Friday, October 10, 2008

Cikáni / Gypsies (2008 restoration Národní Filmový Archiv)


Karel Anton: Cikáni / Gypsies (CZ 1921).

Gypsies.
    CZ 1921. PC: AB. D+SC: Karel Anton – based on the novel by Karel Hynek Mácha (1835). DP: Karel Kopriva. AD: Bohuslav Sula;
    CAST: Theodor Pietek (Valdemar Lomecký), Olga Augustová (Angelina), Hugo Svoboda (Giacomo), Bronislava Livia (Lea), Karel Schleichert (old veteran), Karel Faltys (Napoleon)
    Restored: Národní Filmový Archiv (Praha).
    2426 m /22 fps/ 96 min.
    Original in Czech with e-subtitles in English and Italian.
    Grand piano: Gabriel Thibaudeau, violin: Günter Buchwald.
    Viewed at Le Giornate del Cinema Muto (GCM), Cinema Verdi, Pordenone, 10 October 2008.

Blazena Urgosikova (GCM 2008): "The 23-year-old Karel Anton, who was subsequently to become a significant figure in Czech cinema, chose a very difficult subject for his first film.
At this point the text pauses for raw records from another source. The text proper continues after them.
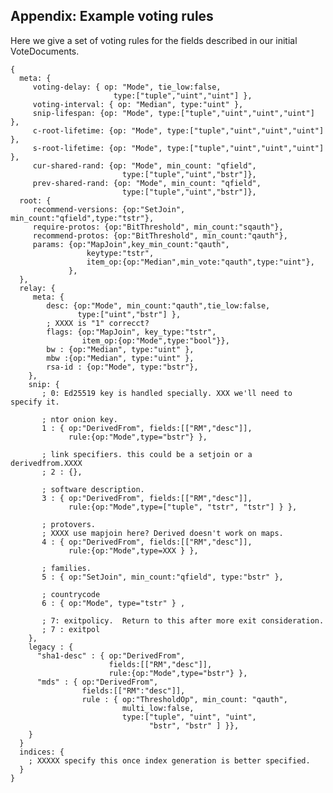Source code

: 
## Appendix: Example voting rules

Here we give a set of voting rules for the fields described in our initial
VoteDocuments.

    {
      meta: {
         voting-delay: { op: "Mode", tie_low:false,
                           type:["tuple","uint","uint"] },
         voting-interval: { op: "Median", type:"uint" },
         snip-lifespan: {op: "Mode", type:["tuple","uint","uint","uint"] },
         c-root-lifetime: {op: "Mode", type:["tuple","uint","uint","uint"] },
         s-root-lifetime: {op: "Mode", type:["tuple","uint","uint","uint"] },
         cur-shared-rand: {op: "Mode", min_count: "qfield",
                             type:["tuple","uint","bstr"]},
         prev-shared-rand: {op: "Mode", min_count: "qfield",
                             type:["tuple","uint","bstr"]},
      root: {
         recommend-versions: {op:"SetJoin", min_count:"qfield",type:"tstr"},
         require-protos: {op:"BitThreshold", min_count:"sqauth"},
         recommend-protos: {op:"BitThreshold", min_count:"qauth"},
         params: {op:"MapJoin",key_min_count:"qauth",
                     keytype:"tstr",
                     item_op:{op:"Median",min_vote:"qauth",type:"uint"},
                 },
      },
      relay: {
         meta: {
            desc: {op:"Mode", min_count:"qauth",tie_low:false,
                   type:["uint","bstr"] },
            ; XXXX is "1" correcct?
            flags: {op:"MapJoin", key_type:"tstr",
                    item_op:{op:"Mode",type:"bool"}},
            bw : {op:"Median", type:"uint" },
            mbw :{op:"Median", type:"uint" },
            rsa-id : {op:"Mode", type:"bstr"},
        },
        snip: {
           ; 0: Ed25519 key is handled specially. XXX we'll need to specify it.

           ; ntor onion key.
           1 : { op:"DerivedFrom", fields:[["RM","desc"]],
                 rule:{op:"Mode",type="bstr"} },

           ; link specifiers. this could be a setjoin or a derivedfrom.XXXX
           ; 2 : {},

           ; software description.
           3 : { op:"DerivedFrom", fields:[["RM","desc"]],
                 rule:{op:"Mode",type=["tuple", "tstr", "tstr"] } },

           ; protovers.
           ; XXXX use mapjoin here? Derived doesn't work on maps.
           4 : { op:"DerivedFrom", fields:[["RM","desc"]],
                 rule:{op:"Mode",type=XXX } },

           ; families.
           5 : { op:"SetJoin", min_count:"qfield", type:"bstr" },

           ; countrycode
           6 : { op:"Mode", type="tstr" } ,

           ; 7: exitpolicy.  Return to this after more exit consideration.
           ; 7 : exitpol
        },
        legacy : {
          "sha1-desc" : { op:"DerivedFrom",
                          fields:[["RM","desc"]],
                          rule:{op:"Mode",type="bstr"} },
          "mds" : { op:"DerivedFrom",
                    fields:[["RM":"desc"]],
                    rule : { op:"ThresholdOp", min_count: "qauth",
                             multi_low:false,
                             type:["tuple", "uint", "uint",
                                   "bstr", "bstr" ] }},
        }
      }
      indices: {
        ; XXXXX specify this once index generation is better specified.
      }
    }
Gypsies, written in 1835 by the first modern Czech poet, Karel Hynek Mácha, is a short but very complex novel: the story and the truth about the protagonists is not narrated in a linear way, but revealed step by step through the recollections of different characters."

"Anton, who also wrote the script, retained most of Mácha’s narrative, but added two scenes: the Marquis’ saturnalian diversion, and the Napoleonic episode. The entire prologue takes place in Venice, where the filmmakers spent many days; the plot set in Bohemia was shot in an evocative Kokorin landscape, and in the authentic surroundings known to Mácha."
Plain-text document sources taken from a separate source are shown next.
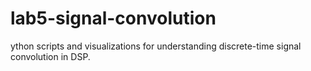 # lab5-signal-convolution
ython scripts and visualizations for understanding discrete-time signal convolution in DSP.
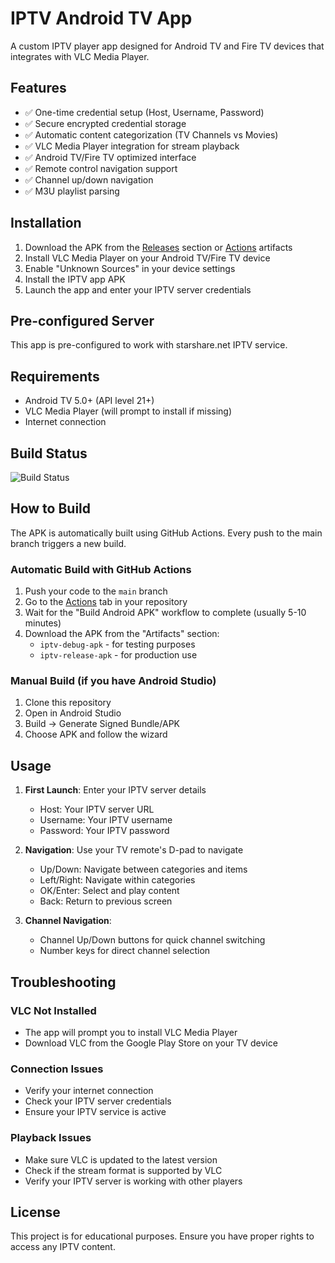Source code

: # IPTV Android TV App

A custom IPTV player app designed for Android TV and Fire TV devices that integrates with VLC Media Player.

## Features

- ✅ One-time credential setup (Host, Username, Password)
- ✅ Secure encrypted credential storage
- ✅ Automatic content categorization (TV Channels vs Movies)
- ✅ VLC Media Player integration for stream playback
- ✅ Android TV/Fire TV optimized interface
- ✅ Remote control navigation support
- ✅ Channel up/down navigation
- ✅ M3U playlist parsing

## Installation

1. Download the APK from the [Releases](../../releases) section or [Actions](../../actions) artifacts
2. Install VLC Media Player on your Android TV/Fire TV device
3. Enable "Unknown Sources" in your device settings
4. Install the IPTV app APK
5. Launch the app and enter your IPTV server credentials

## Pre-configured Server

This app is pre-configured to work with starshare.net IPTV service.

## Requirements

- Android TV 5.0+ (API level 21+)
- VLC Media Player (will prompt to install if missing)
- Internet connection

## Build Status

![Build Status](https://github.com/beljinp/iptv-android-tv-app/workflows/Build%20Android%20APK/badge.svg)

## How to Build

The APK is automatically built using GitHub Actions. Every push to the main branch triggers a new build.

### Automatic Build with GitHub Actions

1. Push your code to the `main` branch
2. Go to the [Actions](../../actions) tab in your repository
3. Wait for the "Build Android APK" workflow to complete (usually 5-10 minutes)
4. Download the APK from the "Artifacts" section:
   - `iptv-debug-apk` - for testing purposes
   - `iptv-release-apk` - for production use

### Manual Build (if you have Android Studio)

1. Clone this repository
2. Open in Android Studio
3. Build → Generate Signed Bundle/APK
4. Choose APK and follow the wizard

## Usage

1. **First Launch**: Enter your IPTV server details
   - Host: Your IPTV server URL
   - Username: Your IPTV username  
   - Password: Your IPTV password

2. **Navigation**: Use your TV remote's D-pad to navigate
   - Up/Down: Navigate between categories and items
   - Left/Right: Navigate within categories
   - OK/Enter: Select and play content
   - Back: Return to previous screen

3. **Channel Navigation**: 
   - Channel Up/Down buttons for quick channel switching
   - Number keys for direct channel selection

## Troubleshooting

### VLC Not Installed
- The app will prompt you to install VLC Media Player
- Download VLC from the Google Play Store on your TV device

### Connection Issues
- Verify your internet connection
- Check your IPTV server credentials
- Ensure your IPTV service is active

### Playback Issues
- Make sure VLC is updated to the latest version
- Check if the stream format is supported by VLC
- Verify your IPTV server is working with other players

## License

This project is for educational purposes. Ensure you have proper rights to access any IPTV content.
"Critics immediately recognized the film’s contribution to the art of Czech cinematography. Karel Koprva’s photography is quite extraordinary: already at the beginning of the 1920s, he introduced into Czech cinema a “lyrical manner derived from landscape painting” (Lubos Bartosek); this characteristic was to persist in Czech films in the 1920s, 30s, and 40s."

"For years Gypsies was known only in a shortened version of around 1800–1900 metres, whereas its original length, according to censorship records, was 2400 metres. Four elements were used for this restoration: two on nitrate stock, and two that had already been reprinted on acetate. A toned nitrate print and a tinted first-generation copy with Czech intertitles were the longest, at 2020 metres. The second nitrate element was the original negative, consisting of unassembled fragments with Czech and German cued intertitles."

"A new copy was reconstructed from this material, with a total length of 2426 metres. It was subjected to the process of tinting and toning after being printed. Karel Anton was born in Prague in 1898, and died in Berlin in 1979. Anton’s masterpiece is Tonka Sibenice (Tonka of the Gallows, 1930), based on a novel by Egon Erwin Kisch. Anton’s subsequent early talkies were shot in Czech and German versions. After the commercial success of these films he moved to France, where he made more than 10 films, and subsequently to Germany, where he worked as producer, writer and director of films in a range of genres and of varying degrees of artistic success until the early 1960s."
– Blazena Urgosikova (GCM 2008).

AA: I saw the Venetian prologue only, which looked very interesting, and the restoration work was handsome with lucrative tinting and toning effects.

The live music by Gabriel Thibaudeau and Günter Buchwald had a charming Gypsy sound.